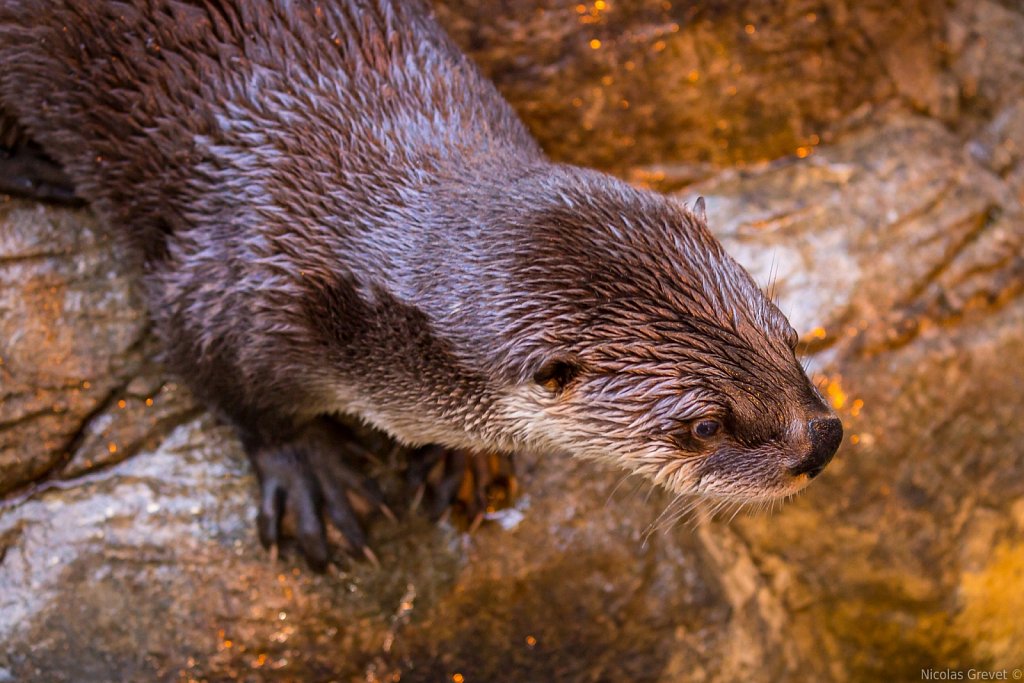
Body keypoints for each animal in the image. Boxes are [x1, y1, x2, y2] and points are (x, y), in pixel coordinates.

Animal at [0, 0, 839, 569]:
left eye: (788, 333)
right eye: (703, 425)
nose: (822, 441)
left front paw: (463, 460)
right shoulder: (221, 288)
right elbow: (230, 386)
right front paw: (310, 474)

+===+

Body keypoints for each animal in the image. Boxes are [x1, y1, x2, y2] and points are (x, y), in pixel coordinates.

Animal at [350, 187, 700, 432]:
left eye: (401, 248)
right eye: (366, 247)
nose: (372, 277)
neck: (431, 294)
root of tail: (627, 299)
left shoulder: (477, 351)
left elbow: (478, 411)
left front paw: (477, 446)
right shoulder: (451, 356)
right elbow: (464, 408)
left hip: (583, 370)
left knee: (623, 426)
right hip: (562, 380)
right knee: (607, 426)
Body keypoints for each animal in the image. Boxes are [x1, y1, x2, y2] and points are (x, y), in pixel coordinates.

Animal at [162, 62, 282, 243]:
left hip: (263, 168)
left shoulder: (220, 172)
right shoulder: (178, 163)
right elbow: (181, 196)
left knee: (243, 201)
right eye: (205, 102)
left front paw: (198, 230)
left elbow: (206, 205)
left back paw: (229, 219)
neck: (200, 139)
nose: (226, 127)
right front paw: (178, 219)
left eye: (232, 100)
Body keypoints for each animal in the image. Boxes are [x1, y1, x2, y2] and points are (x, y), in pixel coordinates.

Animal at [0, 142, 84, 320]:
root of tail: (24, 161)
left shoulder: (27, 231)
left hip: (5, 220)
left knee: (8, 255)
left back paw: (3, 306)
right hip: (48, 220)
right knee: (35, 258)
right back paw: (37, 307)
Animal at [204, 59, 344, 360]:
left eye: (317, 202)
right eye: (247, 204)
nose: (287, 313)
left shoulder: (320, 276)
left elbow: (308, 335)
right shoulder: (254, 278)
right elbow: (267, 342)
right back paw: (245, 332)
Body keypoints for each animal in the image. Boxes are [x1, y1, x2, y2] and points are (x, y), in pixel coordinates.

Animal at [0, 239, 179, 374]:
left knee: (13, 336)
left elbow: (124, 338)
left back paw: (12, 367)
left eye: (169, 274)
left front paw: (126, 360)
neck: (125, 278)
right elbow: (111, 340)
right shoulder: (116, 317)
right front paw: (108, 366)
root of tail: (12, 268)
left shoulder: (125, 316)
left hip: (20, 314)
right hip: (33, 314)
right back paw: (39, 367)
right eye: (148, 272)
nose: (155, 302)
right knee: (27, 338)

+===+

TASK:
Among the entries above, the line containing "right elbow: (464, 408)", the line containing "left front paw: (198, 230)", and all lines between them are to be restated word for word; nothing else belongs in the reply.

COMPLETED TASK:
right elbow: (464, 408)
left hip: (583, 370)
left knee: (623, 426)
right hip: (562, 380)
right knee: (607, 426)
Body keypoints for each animal in the image. Boxes are [x1, y1, x2, y2] and points are (x, y), in pixel coordinates.

Animal at [162, 62, 282, 243]:
left hip: (263, 168)
left shoulder: (220, 172)
right shoulder: (178, 163)
right elbow: (181, 196)
left knee: (243, 201)
right eye: (205, 102)
left front paw: (198, 230)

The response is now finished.